Immigrants have never been strangers to the Business Journal’s list of Wealthiest Angelenos. With 15 foreign-born billionaires making the cut, a full 25 percent of the list, this year is no exception. That quarter is well represented: Three of the top four were born abroad.

That says a great deal about the opportunity available here, in particular, and in the United States more broadly.

It also should be a cause for concern that the prospects for immigrants becoming wealthy business owners in the United States are growing dimmer. The Trump administration’s immigration crackdown, from legal interpretations that would make it easier for the government to “strip people of citizenship for lying about minor infractions,” to an executive order aimed at reforming the H-1B visa program with the goal of ensuring more companies “hire American,” are worrisome.

Though Donald Trump has been in office less than four months, the impact of his policies are already taking a toll. The University of California system has seen a systemwide drop in the number of international applications this year, which follows a 7.3 percent increase in 2016. Several state universities also saw a decrease in applications from foreign countries, with one Cal State Long Beach administrator telling KPCC last week that the school received queries about “violence toward foreigners and about White House policies that could make it harder for them to get a job in the U.S. after graduation.”

Immigration is, as one person told us, an entrepreneurial act.
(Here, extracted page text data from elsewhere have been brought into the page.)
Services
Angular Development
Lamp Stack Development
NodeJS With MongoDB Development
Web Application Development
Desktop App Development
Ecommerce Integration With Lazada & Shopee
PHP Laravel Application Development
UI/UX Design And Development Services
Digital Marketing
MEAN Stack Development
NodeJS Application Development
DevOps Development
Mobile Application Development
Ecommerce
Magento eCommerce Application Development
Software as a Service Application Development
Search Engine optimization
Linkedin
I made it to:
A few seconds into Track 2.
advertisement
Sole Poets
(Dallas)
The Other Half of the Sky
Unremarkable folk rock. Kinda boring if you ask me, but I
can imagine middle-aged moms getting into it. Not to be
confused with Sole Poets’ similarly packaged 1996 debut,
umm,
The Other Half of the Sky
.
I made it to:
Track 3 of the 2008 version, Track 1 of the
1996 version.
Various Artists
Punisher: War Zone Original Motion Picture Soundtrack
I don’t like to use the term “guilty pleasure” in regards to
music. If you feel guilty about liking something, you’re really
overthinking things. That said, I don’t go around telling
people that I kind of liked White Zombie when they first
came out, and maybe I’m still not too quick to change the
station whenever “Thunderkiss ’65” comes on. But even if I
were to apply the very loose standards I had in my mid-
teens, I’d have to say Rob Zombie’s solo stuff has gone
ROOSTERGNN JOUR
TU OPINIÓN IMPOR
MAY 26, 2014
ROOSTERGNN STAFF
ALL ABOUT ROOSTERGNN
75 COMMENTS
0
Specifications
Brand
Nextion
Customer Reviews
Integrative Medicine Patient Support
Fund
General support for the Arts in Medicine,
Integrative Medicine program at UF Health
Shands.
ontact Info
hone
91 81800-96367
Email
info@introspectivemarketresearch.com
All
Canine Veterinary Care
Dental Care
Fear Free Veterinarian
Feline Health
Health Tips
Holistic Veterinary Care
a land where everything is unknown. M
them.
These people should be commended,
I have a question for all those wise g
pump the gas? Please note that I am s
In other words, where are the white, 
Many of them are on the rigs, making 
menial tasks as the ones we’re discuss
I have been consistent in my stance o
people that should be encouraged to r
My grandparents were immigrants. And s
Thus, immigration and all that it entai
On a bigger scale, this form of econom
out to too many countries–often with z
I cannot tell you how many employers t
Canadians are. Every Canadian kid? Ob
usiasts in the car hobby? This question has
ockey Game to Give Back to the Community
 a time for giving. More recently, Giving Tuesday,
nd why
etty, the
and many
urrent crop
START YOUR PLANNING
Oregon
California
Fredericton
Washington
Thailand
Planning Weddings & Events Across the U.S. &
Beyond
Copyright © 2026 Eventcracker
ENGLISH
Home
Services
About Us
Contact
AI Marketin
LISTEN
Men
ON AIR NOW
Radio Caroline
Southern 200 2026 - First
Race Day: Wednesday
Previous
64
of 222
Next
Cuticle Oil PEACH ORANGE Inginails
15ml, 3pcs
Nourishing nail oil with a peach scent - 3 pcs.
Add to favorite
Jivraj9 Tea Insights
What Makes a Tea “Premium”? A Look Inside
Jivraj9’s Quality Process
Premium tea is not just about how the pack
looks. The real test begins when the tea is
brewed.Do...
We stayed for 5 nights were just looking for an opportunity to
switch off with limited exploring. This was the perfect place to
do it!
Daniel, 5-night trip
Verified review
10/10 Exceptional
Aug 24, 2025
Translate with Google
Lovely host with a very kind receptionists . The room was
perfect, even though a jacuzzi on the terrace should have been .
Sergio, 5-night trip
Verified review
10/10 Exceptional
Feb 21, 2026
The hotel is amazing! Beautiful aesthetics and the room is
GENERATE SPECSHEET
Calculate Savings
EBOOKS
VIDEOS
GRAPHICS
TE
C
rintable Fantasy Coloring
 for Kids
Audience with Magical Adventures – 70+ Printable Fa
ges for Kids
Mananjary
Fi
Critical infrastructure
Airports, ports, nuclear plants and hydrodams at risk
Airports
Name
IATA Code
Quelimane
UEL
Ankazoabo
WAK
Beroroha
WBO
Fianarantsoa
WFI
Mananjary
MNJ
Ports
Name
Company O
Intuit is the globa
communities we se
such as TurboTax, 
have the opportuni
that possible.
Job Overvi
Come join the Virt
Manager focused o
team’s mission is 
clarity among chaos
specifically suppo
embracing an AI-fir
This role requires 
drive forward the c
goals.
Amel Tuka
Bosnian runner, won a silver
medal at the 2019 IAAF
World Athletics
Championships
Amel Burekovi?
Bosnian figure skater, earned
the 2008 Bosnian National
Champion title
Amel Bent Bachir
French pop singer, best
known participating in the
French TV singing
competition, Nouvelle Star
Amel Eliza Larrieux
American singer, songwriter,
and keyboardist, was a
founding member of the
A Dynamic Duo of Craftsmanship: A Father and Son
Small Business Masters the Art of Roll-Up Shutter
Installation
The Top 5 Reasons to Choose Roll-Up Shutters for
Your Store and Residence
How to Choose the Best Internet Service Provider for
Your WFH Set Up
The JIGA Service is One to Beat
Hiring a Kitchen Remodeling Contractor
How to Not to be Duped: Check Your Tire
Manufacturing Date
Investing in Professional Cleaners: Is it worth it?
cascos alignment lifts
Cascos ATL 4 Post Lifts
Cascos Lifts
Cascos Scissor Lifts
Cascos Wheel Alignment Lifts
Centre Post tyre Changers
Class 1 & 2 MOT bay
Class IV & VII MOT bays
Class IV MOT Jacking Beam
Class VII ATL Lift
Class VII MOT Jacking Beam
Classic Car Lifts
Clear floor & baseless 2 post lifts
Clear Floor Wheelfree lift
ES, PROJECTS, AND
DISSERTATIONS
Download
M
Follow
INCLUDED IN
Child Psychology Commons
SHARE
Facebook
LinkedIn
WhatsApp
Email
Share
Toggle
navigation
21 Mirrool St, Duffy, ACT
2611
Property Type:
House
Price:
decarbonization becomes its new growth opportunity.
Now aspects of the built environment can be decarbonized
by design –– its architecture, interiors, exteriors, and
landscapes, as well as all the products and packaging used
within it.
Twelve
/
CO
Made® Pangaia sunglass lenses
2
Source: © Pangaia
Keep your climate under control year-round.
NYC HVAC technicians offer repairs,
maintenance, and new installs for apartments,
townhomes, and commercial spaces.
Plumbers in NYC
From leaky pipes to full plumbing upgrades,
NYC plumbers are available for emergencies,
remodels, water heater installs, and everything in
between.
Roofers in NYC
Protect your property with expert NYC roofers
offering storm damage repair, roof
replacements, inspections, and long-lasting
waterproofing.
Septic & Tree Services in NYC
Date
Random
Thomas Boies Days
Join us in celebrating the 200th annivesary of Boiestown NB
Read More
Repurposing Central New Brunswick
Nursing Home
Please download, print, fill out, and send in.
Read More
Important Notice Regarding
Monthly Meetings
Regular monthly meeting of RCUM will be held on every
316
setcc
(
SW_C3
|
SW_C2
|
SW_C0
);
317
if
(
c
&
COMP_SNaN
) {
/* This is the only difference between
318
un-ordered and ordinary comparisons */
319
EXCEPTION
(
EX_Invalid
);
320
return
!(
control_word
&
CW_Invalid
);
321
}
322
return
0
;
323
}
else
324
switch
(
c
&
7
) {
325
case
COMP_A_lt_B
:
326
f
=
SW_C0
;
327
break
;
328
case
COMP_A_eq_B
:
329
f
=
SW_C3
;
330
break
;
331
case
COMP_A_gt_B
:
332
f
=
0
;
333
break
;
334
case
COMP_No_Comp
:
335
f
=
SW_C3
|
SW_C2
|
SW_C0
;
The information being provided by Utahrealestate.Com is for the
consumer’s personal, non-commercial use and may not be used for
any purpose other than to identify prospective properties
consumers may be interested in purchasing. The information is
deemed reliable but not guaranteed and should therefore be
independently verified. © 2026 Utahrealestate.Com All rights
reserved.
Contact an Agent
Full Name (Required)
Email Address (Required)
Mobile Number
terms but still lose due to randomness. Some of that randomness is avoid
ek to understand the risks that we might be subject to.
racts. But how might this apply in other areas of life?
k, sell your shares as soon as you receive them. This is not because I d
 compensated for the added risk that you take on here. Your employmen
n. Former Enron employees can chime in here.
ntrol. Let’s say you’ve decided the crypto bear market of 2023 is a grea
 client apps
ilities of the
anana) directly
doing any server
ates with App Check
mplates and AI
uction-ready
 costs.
If there is anyone we want to join us, it should be those people willing to uproot themselves, learn a new language, and immerse themselves in the struggle to succeed in a new land.

It works. Foreign born residents of Los Angeles County account for 51.5 percent of all self-employed workers in the region, according to a study released in February by the Los Angeles Area Chamber of Commerce.

The bar for citizenship should be high. But turning the highly skilled, those pining to study in our universities, and those who would pick our fruit is not only antithetical to the very concept of America, but a bad way to grow the economy and create new generations of wealth.